En 1808, l'Empereur signa un décret qui approuvait un projet de règlement concernant l'organisation du culte israélite, présenté par l'assemblée des Notables. C'est le système consistorial qui resta juridiquement en vigueur jusqu'à la séparation de l’Eglise et de l'Etat en 1906 et qui l'est encore en Alsace et Moselle. Les autres régions de France ont maintenu ce système mais en tant qu'associations cultuelles indépendantes.

La France était divisée en treize consistoires régionaux, qui, en 1815 ne furent plus que sept, car les consistoires rhénans et italiens ne dépendaient plus de la France.

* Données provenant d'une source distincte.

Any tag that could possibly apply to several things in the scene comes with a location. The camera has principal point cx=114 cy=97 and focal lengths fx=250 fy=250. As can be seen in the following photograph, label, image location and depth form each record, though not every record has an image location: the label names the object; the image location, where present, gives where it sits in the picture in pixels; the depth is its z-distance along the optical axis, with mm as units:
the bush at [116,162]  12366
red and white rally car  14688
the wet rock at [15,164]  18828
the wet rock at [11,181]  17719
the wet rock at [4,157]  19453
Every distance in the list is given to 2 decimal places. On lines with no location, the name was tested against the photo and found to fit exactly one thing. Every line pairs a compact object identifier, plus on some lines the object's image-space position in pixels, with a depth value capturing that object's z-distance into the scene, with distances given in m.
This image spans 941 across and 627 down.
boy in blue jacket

Dans chaque département ou groupe de départements dont la population juive atteignait 2000 âmes au moins était institué un consistoire régional dont le siège était situé dans la communauté la plus importante numériquement. A sa tête, un grand rabbin, assisté de deux membres laïcs (dont le nombre fut augmenté jusqu'à six). Le consistoire était responsable devant le ministre de l'observance des décisions doctrinales du Sanhédrîn et du déroulement du culte. Les membres du Consistoire, élus par les notables de la région, devaient prêter serment pour être confirmés par le préfet du département, et le grand rabbin par le ministre de l'Intérieur. Le consistoire départemental ou régional nommait les rabbins, ministres officiants, les sho’hatim [bouchers rituels] et les mohalim [circonciseurs] de sa circonscription. Les consistoires régionaux devaient rendre des comptes au consistoire central, à la tête duquel avaient été nommés trois grands rabbins. Mais à partir de 1825 environ, il n'y en aura plus qu'un seul qui prit plus tard le titre de grand rabbin de France.

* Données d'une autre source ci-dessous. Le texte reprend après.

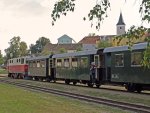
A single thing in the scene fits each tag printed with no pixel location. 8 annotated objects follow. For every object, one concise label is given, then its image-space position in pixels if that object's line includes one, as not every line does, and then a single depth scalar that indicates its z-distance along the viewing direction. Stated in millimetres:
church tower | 168875
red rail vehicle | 59969
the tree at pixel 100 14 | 10320
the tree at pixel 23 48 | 140525
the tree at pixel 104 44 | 92375
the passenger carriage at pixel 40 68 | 47984
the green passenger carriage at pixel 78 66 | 33875
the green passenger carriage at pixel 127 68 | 26406
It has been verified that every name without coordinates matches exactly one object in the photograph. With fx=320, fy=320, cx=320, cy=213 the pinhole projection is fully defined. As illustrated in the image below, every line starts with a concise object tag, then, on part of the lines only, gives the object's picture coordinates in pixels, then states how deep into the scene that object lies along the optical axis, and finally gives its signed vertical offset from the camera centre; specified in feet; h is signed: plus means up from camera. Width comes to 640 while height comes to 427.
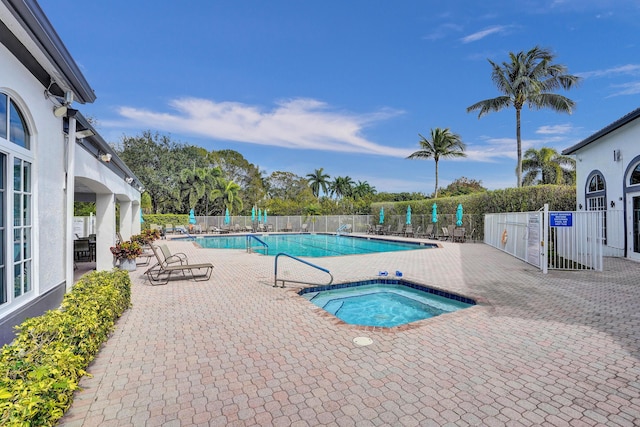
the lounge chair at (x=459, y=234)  64.47 -3.99
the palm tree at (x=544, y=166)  94.79 +14.66
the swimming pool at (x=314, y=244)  59.58 -6.48
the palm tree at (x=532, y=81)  66.49 +28.32
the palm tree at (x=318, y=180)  167.32 +18.37
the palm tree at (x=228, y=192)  115.96 +8.35
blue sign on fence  29.46 -0.42
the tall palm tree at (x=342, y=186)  177.17 +16.06
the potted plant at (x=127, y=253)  30.66 -3.63
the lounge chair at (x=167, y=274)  26.08 -5.39
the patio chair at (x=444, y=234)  68.42 -4.28
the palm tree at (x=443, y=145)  102.06 +22.61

Apres cette digression, revenons au rabbinat alsacien : lors de la réunion de l'assemblée des Notables, il n'y avait que deux rabbins députés pour le Bas Rhin et trois pour le Haut Rhin. Par contre, au Sanhédrîn, l'Alsace était représentée par treize rabbins du Bas-Rhin et autant pour le Haut-Rhin.

A la chute de l'Empire

A la chute de l'Empire, il restait sept consistoires :

  1. Celui de Paris avec seize départements et une population de 3600 âmes dont 2750 à Paris.
  2. Strasbourg qui comprenait uniquement le département du Bas Rhin avec 16000 âmes dont 1500 à Strasbourg.
  3. Celui de Wintzenheim Haut-Rhin (qui fut ensuite transféré à Colmar), et qui comprenait trois départements, une population de 9000 âmes dont 536 à Wintzenheim.
  4. Le consistoire de Metz comprenant deux départements, une population totale de 6517 âmes dont 2400 à Metz.
  5. Nancy qui comprenait cinq départements, un total de 4200 âmes dont 740 à Nancy.
  6. Bordeaux composé de dix départements, 3700 âmes dont 2150 à Bordeaux.
  7. Enfin à Marseille, couvrant huit départements avec 2551 âmes dont 450 à Marseille.

Soit au total environ 40/000 âmes. C'était là le judaïsme aux alentours de 1810.

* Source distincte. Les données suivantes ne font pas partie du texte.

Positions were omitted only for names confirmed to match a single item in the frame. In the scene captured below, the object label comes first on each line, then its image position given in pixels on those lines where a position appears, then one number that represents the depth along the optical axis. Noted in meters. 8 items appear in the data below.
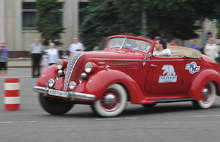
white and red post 17.02
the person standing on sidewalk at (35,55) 35.25
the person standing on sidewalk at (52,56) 33.25
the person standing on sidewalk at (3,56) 34.47
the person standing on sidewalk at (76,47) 36.66
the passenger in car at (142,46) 16.99
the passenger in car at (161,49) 17.69
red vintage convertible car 14.87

Sur les sept circonscriptions consistoriales, Marseille et Bordeaux étaient composés essentiellement de sefardim. Les cinq autres étaient des communautés ashkénazes dont la presque totalité provenait d'Alsace et de Lorraine. Le règlement de 1808, confirmant les propositions de l'assemblée des Notables prévoyait que les grands rabbins seraient choisis en priorité parmi les membres du grand Sanhédrîn. Un rabbin ne pouvait être nommé que s'il présentait un certificat de capacité signé par trois grands rabbins.

Les sept grands rabbins régionaux nommés en 1808 étaient :

Au cours du 19ème siècle, furent créés deux consistoires supplémentaires, à Lyon et à Bayonne.
Leurs grands rabbins seront tous deux alsaciens.
A la mort des grands rabbins de Marseille et de Bordeaux en 1833 et en 1837, on les remplaça également par des rabbins d'Alsace, alors que les communautés étaient d'origine séfarade ou comtadine.